Хотя я так и не отправился в плавание, я по-прежнему горячо люблю море и все, что связано с ним. Из тридцати судов, которые ежегодно отправляются на рыбный промысел в Ньюфаундленд, шесть принадлежат мне.
Мама не захотела покинуть Пор-Дье и живет в нашем старом домике. Мне пришлось уже два раза чинить «рубку», чтобы все оставалось в ней, как прежде. На картине, которая висит у нас в доме, изображен этот самый домик. Его нарисовал наш большой друг Люсьен Ардель. Он каждый год приезжает к нам погостить месяца на два и, как ни старается, не может найти в нашей округе жандарма, который согласился бы его арестовать.
Господин Биорель еще бодр, хотя ему уже минуло девяносто два года.
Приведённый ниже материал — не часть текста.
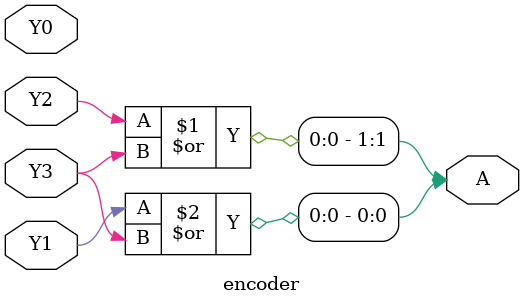
<source format=v>
module encoder(Y0, Y1, Y2, Y3, A);
    // 4x2 Encoder
    input Y0, Y1, Y2, Y3;
    output [1:0] A;

    assign A[1] = Y2 | Y3;
    assign A[0] = Y1 | Y3;
 

endmodule
</source>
Годы не ослабили его здоровья, не помрачили его светлого разума. Он сгорбился, но сердце у него по-прежнему молодое, доброе. Посаженные им деревья разрослись, и часть острова, защищенная от ветра, покрыта густым лесом. На западном склоне так же пасутся черные барашки, бродят коровы бретонской породы и прыгают кролики.
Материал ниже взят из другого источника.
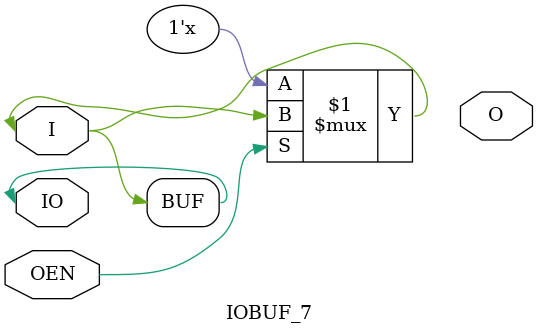
<source format=v>
module IOBUF_7 (O, IO, I, OEN);
  input I,OEN;
  output O;
  inout IO;
  assign IO = OEN ? I : 1'bz;
  assign I = IO;
endmodule
</source>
Чайки по-прежнему кружат над скалами, а когда они начинают громко кричать, Суббота, такой же здоровый и крепкий, как в те времена, когда предлагал мне выпить с ним рюмочку, никогда не забывает спросить меня:
— Ромен, ты слышишь: «тскуи, куак, куак?» Скажи-ка, что это значит? — и начинает громко хохотать.
Но если господин Биорель, который за последнее время стал туговат на ухо, посмотрит на нас с недоумением, Суббота снимает с головы шерстяной колпак и уже серьезно говорит:
— Нехорошо смеяться, Ромен, над нашим добрым хозяином. Никогда не забывай, что только благодаря ему из тебя вышел человек.
И это сущая правда.
Наследство индийского дядюшки пришлось мне, конечно, весьма кстати, но совершенно очевидно, что, не будь господина Биореля, его уроков, примера всей его жизни, его забот о моем воспитании и образовании, его мудрых советов, я был бы теперь только богатым крестьянином и никем больше, потому что не деньги красят человека.